神渡良平さんの本です。
これはそんなに厚くはありませんが、読みやすい内容になっています。
10の物語とありますが、小説ではありません。
実話を紹介しながら、人生における重要な考え方を教えてくれるものになっています。
ここに書かれた1つの話を紹介しましょう。
「おはなし3」の「私たちはみんなつながっている」というタイトルで、サブタイトルが「病気は気づきを与えるメッセンジャー」とある話の中から抜粋します。
北海道で住職の妻だった鈴木章子さんが乳ガンになり、すでに肺に転移していて手術を受けなければならないというとき、教育者でもある東井義雄住職に手紙を出されたのだそうです。

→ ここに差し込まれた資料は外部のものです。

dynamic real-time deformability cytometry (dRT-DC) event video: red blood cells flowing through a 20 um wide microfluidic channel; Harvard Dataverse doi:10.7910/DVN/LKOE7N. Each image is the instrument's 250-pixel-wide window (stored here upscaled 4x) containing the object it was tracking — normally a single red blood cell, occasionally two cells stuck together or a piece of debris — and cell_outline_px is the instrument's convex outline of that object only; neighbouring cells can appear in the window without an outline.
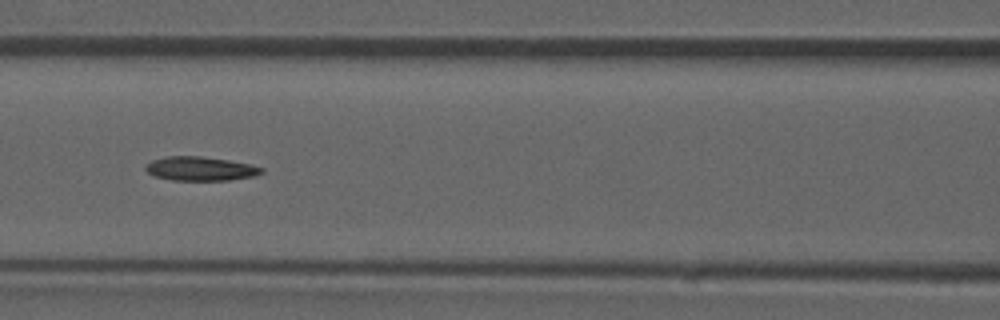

ご主人のことや子どものこともあって、まだ死ぬわけにはいかない。どうしたら良いか、という悲痛な叫びです。
それに対して、東井住職はこう答えたそうです。
「鈴木さん、ガンを宣告されてベッドに横たわり、明日をも知れない立場に追い詰められてみて、ようやく本当の心の声が聴こえるようになりましたね。
『阿弥陀経』の中には、阿弥陀如来さまがいま現在も説法されていると書かれています。ということは、阿弥陀さまはあなたのベッドの脇で、いま現在も説法されていらっしゃるということです。一人で、ベッドにいるようで、いつも二人でベッドにいることを忘れないで下さい。」(p.40)
こう言われて鈴木さんは、思い浮かぶことをノートに書き留めることにしたそうです。
そして鈴木さんは、今まで当たり前だと思っていたことが当たり前じゃなかったと、気付かされることになります。
「交通事故で突然の死を
たまわっても仕方なかったのに
ガンをたまわったおかげで
生死の大事について
尊いお育てをいただくことが
できました」(p.42)
著者の神渡さんも、脳梗塞で半身不随になられた経験があります。
そのときは「もう自分はダメだ」と思って落胆し、その不遇を嘆いたこともあったそうです。
しかし、安岡正篤氏など先人の教えの中に光を見出されて、奮起され、今は世界中を旅行できるまでに回復されました。
そのとき、自分は天によって生かされているという思いを強く持たれて、その気づきを世に広めるために本を書かれたり、講演をされています。
この本は、そんな神渡さんが共感されたエピソードをまとめたものなのです。